[Collected data]
◇ ◇ ◇ ◇
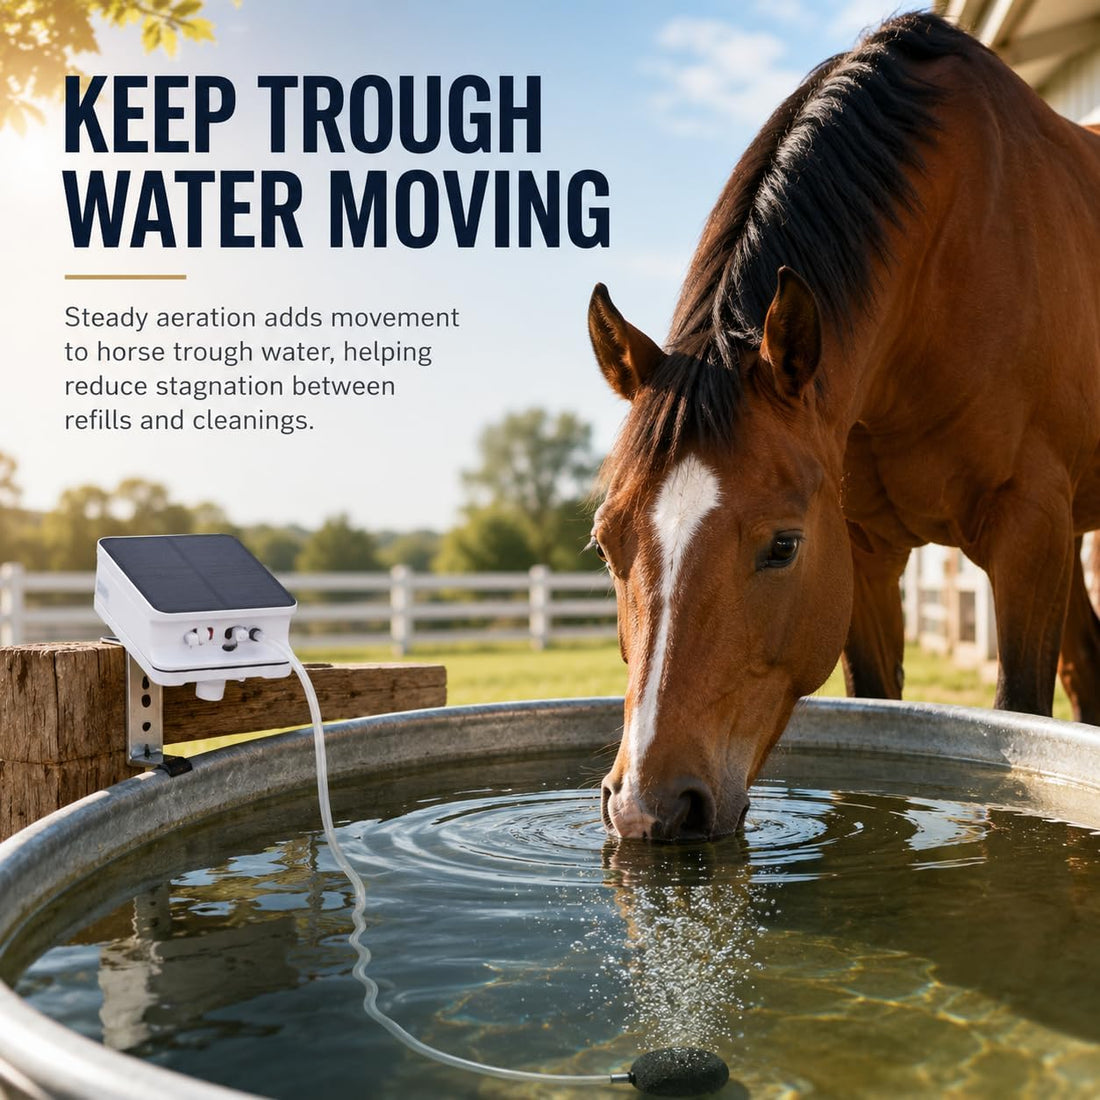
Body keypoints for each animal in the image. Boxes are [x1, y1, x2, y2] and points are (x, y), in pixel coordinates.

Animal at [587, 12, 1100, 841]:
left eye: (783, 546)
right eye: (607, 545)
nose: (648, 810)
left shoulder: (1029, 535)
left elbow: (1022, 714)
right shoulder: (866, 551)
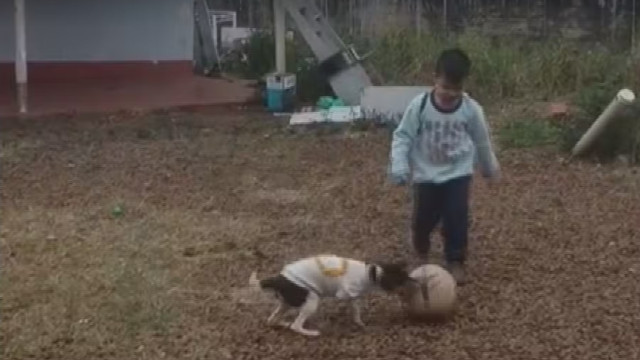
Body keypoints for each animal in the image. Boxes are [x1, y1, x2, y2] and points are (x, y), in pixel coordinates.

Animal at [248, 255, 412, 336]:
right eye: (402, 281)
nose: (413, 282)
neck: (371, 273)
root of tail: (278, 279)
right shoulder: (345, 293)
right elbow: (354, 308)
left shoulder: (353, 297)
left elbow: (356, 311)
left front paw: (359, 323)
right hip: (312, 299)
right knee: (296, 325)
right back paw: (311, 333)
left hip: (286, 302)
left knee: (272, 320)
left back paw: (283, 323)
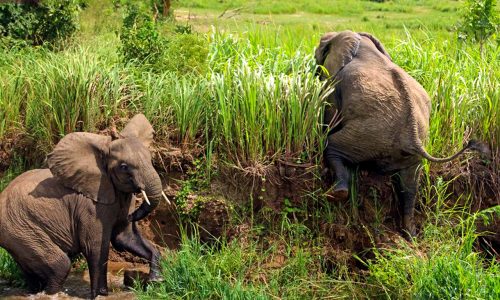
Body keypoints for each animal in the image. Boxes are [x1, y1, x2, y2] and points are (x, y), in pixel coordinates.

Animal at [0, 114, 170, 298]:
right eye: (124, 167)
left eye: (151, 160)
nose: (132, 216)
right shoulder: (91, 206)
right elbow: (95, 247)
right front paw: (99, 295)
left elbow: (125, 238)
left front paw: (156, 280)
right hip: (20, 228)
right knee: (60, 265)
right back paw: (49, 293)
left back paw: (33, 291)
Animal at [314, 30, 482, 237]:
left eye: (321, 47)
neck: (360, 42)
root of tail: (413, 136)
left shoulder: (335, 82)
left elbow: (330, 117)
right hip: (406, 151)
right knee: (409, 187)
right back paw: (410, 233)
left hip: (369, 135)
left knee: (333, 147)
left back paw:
◇ ◇ ◇ ◇
[WHAT NEEDS TO BE DONE]:
Exact repetition of the data is needed, with no images retained.

[SOLUTION TO THIS PROBLEM]:
Body keypoints for each animal in the image. Boxes are [x1, y1, x2, y2] and points are (x, y), in pixel coordinates.

Animal at [587, 12, 1100, 841]:
left eye: (783, 546)
right eye: (607, 545)
nose: (648, 810)
left shoulder: (1029, 535)
left elbow: (1022, 714)
right shoulder: (866, 551)
Body keypoints for each animal in the image. Boxes are [x1, y1, x2, y2] and points are (x, y), in pixel coordinates.

Animal at [248, 255, 412, 336]:
right eye: (402, 281)
nose: (413, 282)
neck: (371, 273)
root of tail: (278, 279)
right shoulder: (345, 293)
right elbow: (354, 308)
left shoulder: (353, 297)
left elbow: (356, 311)
left front paw: (359, 323)
right hip: (312, 299)
right knee: (296, 325)
right back paw: (311, 333)
left hip: (286, 302)
left knee: (272, 320)
left back paw: (283, 323)
Body keypoints for each animal in the image. Boxes are [x1, y1, x2, y2] and points are (x, y), in pixel coordinates.

Animal at [0, 114, 170, 298]:
right eye: (124, 167)
left eye: (151, 160)
nose: (132, 216)
right shoulder: (91, 206)
right elbow: (95, 247)
right front paw: (99, 295)
left elbow: (125, 238)
left front paw: (156, 280)
right hip: (20, 228)
right knee: (60, 265)
right back paw: (49, 293)
left back paw: (33, 291)
Animal at [314, 30, 482, 237]:
left eye: (321, 47)
neck: (360, 42)
root of tail: (413, 136)
left shoulder: (335, 82)
left elbow: (330, 117)
right hip: (406, 151)
right knee: (409, 187)
right back paw: (410, 233)
left hip: (369, 135)
left knee: (333, 147)
left back paw:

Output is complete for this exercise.